Aim of the task:
Where the records below show a line containing "laboratories; 4. Diversify", start copying; end with the line containing "state and federal", and copy it too.

Supplied entries START

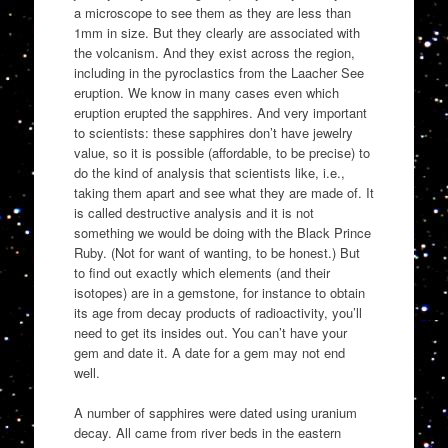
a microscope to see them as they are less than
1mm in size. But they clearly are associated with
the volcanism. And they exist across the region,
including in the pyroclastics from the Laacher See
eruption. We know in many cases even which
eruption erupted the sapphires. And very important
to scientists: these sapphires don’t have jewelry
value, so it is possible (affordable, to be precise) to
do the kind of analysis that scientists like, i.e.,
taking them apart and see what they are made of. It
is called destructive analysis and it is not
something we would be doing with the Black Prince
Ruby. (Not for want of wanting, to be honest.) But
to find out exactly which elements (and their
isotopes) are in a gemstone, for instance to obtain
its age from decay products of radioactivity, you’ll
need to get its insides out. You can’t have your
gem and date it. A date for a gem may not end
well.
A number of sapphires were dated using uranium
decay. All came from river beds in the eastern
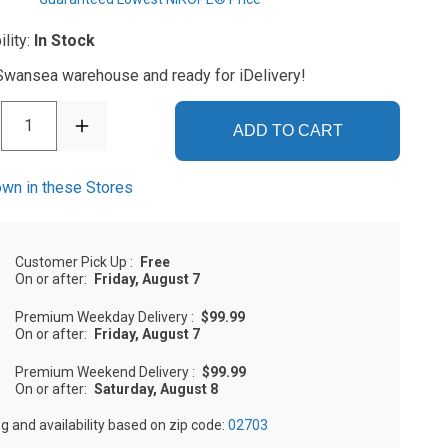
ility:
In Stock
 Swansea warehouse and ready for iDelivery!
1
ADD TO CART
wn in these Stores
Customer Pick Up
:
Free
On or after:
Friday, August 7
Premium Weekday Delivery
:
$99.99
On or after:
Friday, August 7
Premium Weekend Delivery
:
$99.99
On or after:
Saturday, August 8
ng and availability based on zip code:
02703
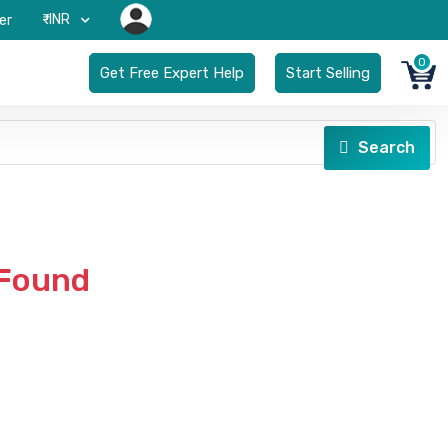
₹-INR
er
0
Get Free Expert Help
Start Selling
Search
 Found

Supplied entries END
Supplied entries START

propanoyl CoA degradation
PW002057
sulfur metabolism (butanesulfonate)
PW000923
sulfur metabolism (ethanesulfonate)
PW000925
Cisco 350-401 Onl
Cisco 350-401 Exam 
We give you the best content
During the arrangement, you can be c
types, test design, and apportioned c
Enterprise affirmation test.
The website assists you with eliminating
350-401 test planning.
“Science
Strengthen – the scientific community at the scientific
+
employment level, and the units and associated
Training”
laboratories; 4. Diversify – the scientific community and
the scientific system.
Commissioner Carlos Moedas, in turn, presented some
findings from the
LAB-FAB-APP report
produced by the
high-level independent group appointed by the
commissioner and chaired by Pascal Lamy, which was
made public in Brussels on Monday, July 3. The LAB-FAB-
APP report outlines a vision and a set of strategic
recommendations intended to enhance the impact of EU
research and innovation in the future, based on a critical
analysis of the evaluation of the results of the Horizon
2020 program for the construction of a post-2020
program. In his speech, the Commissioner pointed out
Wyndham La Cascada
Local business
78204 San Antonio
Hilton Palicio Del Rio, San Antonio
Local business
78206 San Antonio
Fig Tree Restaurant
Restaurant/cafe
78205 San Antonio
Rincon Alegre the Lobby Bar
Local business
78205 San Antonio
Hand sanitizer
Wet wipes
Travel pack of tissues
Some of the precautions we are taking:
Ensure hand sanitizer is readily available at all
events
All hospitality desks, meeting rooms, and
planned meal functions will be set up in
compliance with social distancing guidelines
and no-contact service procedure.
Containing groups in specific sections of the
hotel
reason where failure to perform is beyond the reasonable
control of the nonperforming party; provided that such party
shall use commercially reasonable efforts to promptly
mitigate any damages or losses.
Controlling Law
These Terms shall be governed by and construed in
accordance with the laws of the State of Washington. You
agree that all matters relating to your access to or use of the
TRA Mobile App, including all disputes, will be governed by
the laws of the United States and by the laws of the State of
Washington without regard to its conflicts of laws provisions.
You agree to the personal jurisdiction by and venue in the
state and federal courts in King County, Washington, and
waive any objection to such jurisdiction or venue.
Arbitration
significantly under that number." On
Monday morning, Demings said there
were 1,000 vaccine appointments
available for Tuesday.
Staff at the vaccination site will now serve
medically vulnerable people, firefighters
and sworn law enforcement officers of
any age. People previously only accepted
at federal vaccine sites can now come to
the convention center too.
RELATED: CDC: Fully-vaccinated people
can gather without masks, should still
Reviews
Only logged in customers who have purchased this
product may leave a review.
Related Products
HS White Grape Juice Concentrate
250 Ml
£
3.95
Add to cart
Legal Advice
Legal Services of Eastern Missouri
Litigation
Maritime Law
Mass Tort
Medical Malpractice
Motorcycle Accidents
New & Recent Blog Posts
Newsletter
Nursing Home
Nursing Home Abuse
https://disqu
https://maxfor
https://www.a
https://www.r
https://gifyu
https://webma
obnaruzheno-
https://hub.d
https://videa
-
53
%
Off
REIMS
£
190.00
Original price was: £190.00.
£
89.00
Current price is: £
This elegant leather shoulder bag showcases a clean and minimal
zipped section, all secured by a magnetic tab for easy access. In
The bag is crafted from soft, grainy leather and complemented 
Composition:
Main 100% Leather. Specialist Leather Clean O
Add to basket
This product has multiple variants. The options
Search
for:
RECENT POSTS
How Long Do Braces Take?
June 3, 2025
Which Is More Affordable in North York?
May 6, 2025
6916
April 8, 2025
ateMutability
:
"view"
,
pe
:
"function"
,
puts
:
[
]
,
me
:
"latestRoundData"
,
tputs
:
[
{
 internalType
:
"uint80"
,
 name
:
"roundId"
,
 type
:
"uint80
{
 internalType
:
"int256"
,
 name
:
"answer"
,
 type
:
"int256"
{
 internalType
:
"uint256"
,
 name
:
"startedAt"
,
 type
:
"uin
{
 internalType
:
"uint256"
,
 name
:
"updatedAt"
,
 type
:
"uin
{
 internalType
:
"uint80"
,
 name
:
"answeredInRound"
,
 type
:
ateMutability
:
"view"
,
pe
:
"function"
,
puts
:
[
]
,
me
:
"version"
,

Supplied entries END

Answer to this exercise:
laboratories; 4. Diversify – the scientific community and
the scientific system.
Commissioner Carlos Moedas, in turn, presented some
findings from the
LAB-FAB-APP report
produced by the
high-level independent group appointed by the
commissioner and chaired by Pascal Lamy, which was
made public in Brussels on Monday, July 3. The LAB-FAB-
APP report outlines a vision and a set of strategic
recommendations intended to enhance the impact of EU
research and innovation in the future, based on a critical
analysis of the evaluation of the results of the Horizon
2020 program for the construction of a post-2020
program. In his speech, the Commissioner pointed out
Wyndham La Cascada
Local business
78204 San Antonio
Hilton Palicio Del Rio, San Antonio
Local business
78206 San Antonio
Fig Tree Restaurant
Restaurant/cafe
78205 San Antonio
Rincon Alegre the Lobby Bar
Local business
78205 San Antonio
Hand sanitizer
Wet wipes
Travel pack of tissues
Some of the precautions we are taking:
Ensure hand sanitizer is readily available at all
events
All hospitality desks, meeting rooms, and
planned meal functions will be set up in
compliance with social distancing guidelines
and no-contact service procedure.
Containing groups in specific sections of the
hotel
reason where failure to perform is beyond the reasonable
control of the nonperforming party; provided that such party
shall use commercially reasonable efforts to promptly
mitigate any damages or losses.
Controlling Law
These Terms shall be governed by and construed in
accordance with the laws of the State of Washington. You
agree that all matters relating to your access to or use of the
TRA Mobile App, including all disputes, will be governed by
the laws of the United States and by the laws of the State of
Washington without regard to its conflicts of laws provisions.
You agree to the personal jurisdiction by and venue in the
state and federal courts in King County, Washington, and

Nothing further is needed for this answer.